This is just my little blog on lots of big things. I'm 27 and happily married to a darling man that I'm honored to call my husband. I've been diagnosed with Stage 4 Endometriosis which has put a damper on starting a family. So here you will read about my struggles with my health, infertility, my relationship with my husband, and most importantly..my relationship with God and how day by day he is guiding me in a life that I'm proud to live.




Sunday, December 12, 2010

3 Years..

So, it's coming up on three years since I miscarried.It was the worst day of my life. I was so happy to be pregnant. My husband and I were out Christmas shopping when I started feeling really sick, and started bleeding alot. Nothing can describe sitting in the ER waiting to get blood test results back andd being taken into the ultrasound room to see the sad look on the nurses face. It's all a blur from there. I know I freaked out so bad they almost had to restrain me..and put medicine in my IV that put me out...I only remember waking up the next morning in bed, hoping it was all a dream. Needless to say, I'm not any closer to getting pregnant than I was after it happened. Being diagnosed with endometriosis last year was a major road block. After an appointment last week I was told that getting pregnant isn't going to happen for me without "help". Then I was put on birth control for a few months to see if it helps me with the pain I'm experiencing because of the endo. Most people think it's only during your period....it's not. I've been so discouraged lately. I always ask myself, why me? I get frusterated and angry when I see people who already have kids that they don't take care of, end up pregnant. People who aren't married, teenagers, people who get pregnant than complain their whole pregnancy about how miserable they are. It's all so unfair. I know, life is unfair and there are people in way more drastic and serious situations that I am..I guess I'm just selfish like that sometimes. God knows my heart, he knows how all I long for is to be a mother. He knows what it means to me to be able to create a life with my amazing husband...a little mixture of him and I that I know would be one amazing creature :)

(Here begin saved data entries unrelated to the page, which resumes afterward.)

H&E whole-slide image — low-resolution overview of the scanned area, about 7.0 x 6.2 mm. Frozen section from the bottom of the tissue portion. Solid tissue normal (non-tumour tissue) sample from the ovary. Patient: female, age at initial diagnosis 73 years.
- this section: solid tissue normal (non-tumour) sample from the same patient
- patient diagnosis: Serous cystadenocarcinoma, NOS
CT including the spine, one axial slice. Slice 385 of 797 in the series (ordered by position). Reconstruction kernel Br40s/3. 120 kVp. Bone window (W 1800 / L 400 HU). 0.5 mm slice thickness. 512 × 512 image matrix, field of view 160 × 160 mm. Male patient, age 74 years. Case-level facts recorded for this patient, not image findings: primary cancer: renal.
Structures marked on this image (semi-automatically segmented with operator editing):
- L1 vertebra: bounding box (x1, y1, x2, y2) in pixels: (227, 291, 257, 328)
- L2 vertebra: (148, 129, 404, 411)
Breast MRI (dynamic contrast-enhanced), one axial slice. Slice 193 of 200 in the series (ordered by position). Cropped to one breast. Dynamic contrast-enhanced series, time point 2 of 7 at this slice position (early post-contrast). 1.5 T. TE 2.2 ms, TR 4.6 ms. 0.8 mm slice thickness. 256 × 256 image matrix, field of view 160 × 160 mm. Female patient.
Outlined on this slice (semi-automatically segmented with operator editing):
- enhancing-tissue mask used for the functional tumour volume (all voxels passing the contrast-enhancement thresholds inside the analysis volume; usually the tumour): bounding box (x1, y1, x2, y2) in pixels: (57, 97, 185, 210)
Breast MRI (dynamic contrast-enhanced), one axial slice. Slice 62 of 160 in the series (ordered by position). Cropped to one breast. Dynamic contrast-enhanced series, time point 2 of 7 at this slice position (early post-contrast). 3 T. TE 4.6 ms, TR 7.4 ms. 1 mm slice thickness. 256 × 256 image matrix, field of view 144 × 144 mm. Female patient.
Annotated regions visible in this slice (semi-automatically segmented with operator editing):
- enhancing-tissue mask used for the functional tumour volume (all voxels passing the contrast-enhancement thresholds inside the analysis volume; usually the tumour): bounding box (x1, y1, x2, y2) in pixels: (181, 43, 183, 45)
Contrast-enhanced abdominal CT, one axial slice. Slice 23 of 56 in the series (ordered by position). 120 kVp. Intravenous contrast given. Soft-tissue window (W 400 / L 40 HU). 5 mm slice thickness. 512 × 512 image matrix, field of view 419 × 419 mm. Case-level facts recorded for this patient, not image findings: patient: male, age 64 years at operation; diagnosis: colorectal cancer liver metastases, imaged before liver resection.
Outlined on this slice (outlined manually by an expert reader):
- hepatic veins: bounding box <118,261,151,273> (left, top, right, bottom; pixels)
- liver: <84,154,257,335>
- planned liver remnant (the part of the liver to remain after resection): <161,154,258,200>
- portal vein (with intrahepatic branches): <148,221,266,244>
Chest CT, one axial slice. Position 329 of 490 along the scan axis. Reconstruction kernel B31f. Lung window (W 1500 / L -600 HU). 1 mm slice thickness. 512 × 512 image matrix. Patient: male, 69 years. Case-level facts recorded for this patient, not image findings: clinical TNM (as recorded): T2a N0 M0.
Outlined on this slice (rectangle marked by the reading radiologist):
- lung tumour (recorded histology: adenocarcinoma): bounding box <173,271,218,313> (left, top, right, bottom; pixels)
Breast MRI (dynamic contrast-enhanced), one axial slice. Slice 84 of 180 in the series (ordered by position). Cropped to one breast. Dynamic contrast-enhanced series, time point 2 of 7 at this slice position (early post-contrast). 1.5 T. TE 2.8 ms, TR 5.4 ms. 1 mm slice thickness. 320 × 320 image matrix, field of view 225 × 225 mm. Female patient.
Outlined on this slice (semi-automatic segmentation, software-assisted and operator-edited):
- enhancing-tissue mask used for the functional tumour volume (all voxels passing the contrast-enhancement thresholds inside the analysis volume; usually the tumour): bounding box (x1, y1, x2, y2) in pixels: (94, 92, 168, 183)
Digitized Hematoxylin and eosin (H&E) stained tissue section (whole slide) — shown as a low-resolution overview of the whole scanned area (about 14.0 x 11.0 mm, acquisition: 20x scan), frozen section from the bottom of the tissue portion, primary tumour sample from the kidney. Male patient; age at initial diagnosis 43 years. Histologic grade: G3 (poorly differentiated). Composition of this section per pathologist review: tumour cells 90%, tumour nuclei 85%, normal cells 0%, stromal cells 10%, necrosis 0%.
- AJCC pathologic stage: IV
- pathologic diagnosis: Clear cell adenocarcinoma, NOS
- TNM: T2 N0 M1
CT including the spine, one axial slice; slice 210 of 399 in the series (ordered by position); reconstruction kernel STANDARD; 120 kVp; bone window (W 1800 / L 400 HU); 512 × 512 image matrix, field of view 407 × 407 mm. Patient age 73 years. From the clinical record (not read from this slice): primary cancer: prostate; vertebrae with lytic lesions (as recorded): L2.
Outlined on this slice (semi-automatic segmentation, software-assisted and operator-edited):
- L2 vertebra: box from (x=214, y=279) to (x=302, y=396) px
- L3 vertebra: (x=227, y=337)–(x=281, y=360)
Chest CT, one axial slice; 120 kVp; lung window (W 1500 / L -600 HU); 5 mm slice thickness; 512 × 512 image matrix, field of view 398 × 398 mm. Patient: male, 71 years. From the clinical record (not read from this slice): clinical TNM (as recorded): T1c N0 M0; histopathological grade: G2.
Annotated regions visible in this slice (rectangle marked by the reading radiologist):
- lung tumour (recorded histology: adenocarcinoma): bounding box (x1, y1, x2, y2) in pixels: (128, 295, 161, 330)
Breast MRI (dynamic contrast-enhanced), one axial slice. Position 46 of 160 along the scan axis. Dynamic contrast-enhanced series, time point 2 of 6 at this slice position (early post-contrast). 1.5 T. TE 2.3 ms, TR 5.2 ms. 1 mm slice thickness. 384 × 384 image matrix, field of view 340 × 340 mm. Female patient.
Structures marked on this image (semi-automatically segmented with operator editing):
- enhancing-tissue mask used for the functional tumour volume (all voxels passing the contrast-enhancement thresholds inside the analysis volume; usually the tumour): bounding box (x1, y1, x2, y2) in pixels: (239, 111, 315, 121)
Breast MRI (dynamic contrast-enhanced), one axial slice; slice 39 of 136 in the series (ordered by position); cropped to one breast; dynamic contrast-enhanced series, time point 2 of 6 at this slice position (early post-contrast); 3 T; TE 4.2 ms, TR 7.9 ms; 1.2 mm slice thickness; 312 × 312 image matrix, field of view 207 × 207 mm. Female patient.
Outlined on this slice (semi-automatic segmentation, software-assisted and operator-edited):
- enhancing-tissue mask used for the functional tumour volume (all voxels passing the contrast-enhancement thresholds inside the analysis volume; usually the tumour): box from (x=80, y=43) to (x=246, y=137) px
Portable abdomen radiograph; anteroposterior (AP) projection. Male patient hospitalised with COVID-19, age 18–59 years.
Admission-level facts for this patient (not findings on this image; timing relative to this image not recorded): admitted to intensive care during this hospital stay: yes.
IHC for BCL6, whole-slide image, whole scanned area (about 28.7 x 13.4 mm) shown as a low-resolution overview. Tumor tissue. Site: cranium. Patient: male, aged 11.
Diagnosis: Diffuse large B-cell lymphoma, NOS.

So, we've decided that after my rounds of birth control..we're going into full force baby mode. We're being sent to the same fertility specialist..and now that they know my disease, they can treat me better as far as medications. We're moving forward with it, we're not going to give up after a few tries like last time. It's going to be our top priority. While it excites me beyond belief..I'm just praying so hard that it works for us. And I ask of our friends and family to join us in praying for a miracle baby :)

To the baby that I carried
But never saw your eyes
Or tell you how much I loved you
Or ever to hear your cries.

You will never be forgotten
The excitement we had for your coming.
When I realized I'd never hold you,
The feeling I had was numbing.
My angel baby is who you are.
My angel baby you'll always be.
Your loving memory will live in my heart
So you will always be right here with me.